I spent yesterday wandering around the Tea Party Express when it was in Boston, and now after a good night's sleep I have a few more questions and comments. It's kind of like when someone insults you, and it's only later you think to yourself, "Why, I shoulda said..." I guess I'm just slow. And I guess my journalistic skills are kind of rusty.

Anyway, you can check out what I would have asked here. My contract with Gather stipulates that all content is theirs, and theirs alone. I keep saying, I'm a word whore. I will write anything for money, and I'll pretty much sell my soul for it.

Thanks for being a reader.

Wednesday, April 14, 2010

Sarah Palin and the Tea Party Express in Boston: The Good, the Bad, and the just plain weird

I've been blogging more and more over at Well, wouldn't you if you got paid?

Today, the Tea Party Express roared? rolled? puttered into Boston with Sarah Palin as the keynote speaker. I couldn't resist. I had to see what all the fuss was about.

So your intrepid new media reporter (that's how I described myself to the Palin press person; you should have seen the look on his face. (Well, I didn't want to be described as MSM, with what Ms. Palin always has to say about the media.)

Anyway, here's the story. And if you feel like it, join Gather. I get paid when someone joins because of something I wrote. Not a lot, so don't come running with your hand out. I mean, this is the new media. Can you say click?

Tuesday, April 6, 2010

Bike Against the Wind: A buddy's journey across the United States

This past Sunday, April 4, twenty-ten, Easter Sunday, Mark Vashro dunked the wheels of his bike in the Atlantic Ocean (well, it was really Boston Harbor right at Columbus Park in Boston) and set off to ride 4,000 miles across the United States. He's calling his journey, Bike Against the Wind and you can read all about it here.

I met Mark last fall at the Apollinaire Theatre in Chelsea while performing in The Wonderful World of Dissocia. It wasn't the greatest theatrical experience of my career, but meeting Mark was definitely one of the high points. He is a smart, intelligent, friendly, inquisitive person who is also a really nice guy to boot. Must be his Idaho upbringing. He and I would sit in the dressing room and talk about the world, and he and I kind of saw things in the same light, that what's currently happening in the the United States and the world at large is probably a long time coming, and in a certain regards it might even be for the better. Without getting into the philosophical details, I'll just leave it at that. Right now you either know what I'm saying or we're going to get into a big argument.

But eventually he told me about this trip--bicycling across the United States. I've known plenty of people who have wanted to do this. I know a few people who have through-hiked the Appalachian Trail. I know a few people who have gone on extended bike trips. Long-distance bike travel is not news to me.

But what was news to me was his reason.

He said he wanted to see for himself what was going on out there in the country.
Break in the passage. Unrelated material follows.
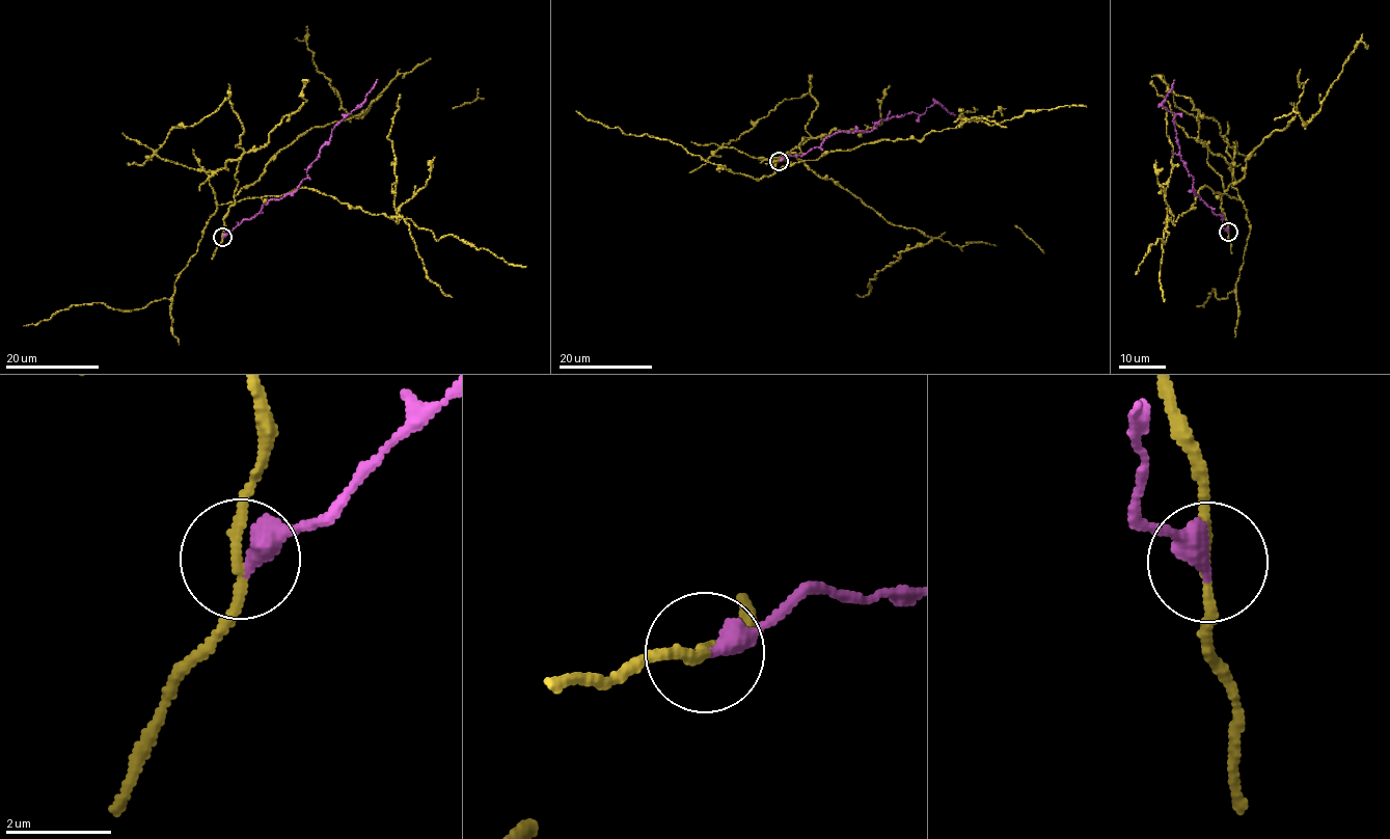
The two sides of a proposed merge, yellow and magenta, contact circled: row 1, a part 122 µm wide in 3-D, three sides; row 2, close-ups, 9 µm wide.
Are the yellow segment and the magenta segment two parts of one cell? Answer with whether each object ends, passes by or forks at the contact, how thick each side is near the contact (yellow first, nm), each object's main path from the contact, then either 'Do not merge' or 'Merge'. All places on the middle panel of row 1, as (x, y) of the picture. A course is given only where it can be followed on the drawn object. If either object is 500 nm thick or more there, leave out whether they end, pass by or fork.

He wanted to talk to people and see why and how they ended up where they were. And if I remember correctly, he wanted to see how he fitted in to all this.

And he wants your story too. He's looking for content (I think it's just videos, though) about how you ended up where you live.

He's a filmmaker, so his bike helmet is fitted with this cool little rack for this cool little HD camera he has. And of course, it's the 21st century so he's updating his site, and you can follow him on Twitter and Facebook.

As a social writer for, I spend an inordinate amount of time surfing the Web looking for stories and keeping up on the news and current events. I really enjoy it, but it can get kind of depressing at times. Human beings do the weirdest, most illogical things at times. And as we all know, many times they are simply mean and destructive.

The thing is, there are a lot of really good things happening in this world. Uplifting, positive things that can restore our faith in human nature and hopefully ensure this world will hang on for a few more generations. I think Bike Against the Wind is one of those things.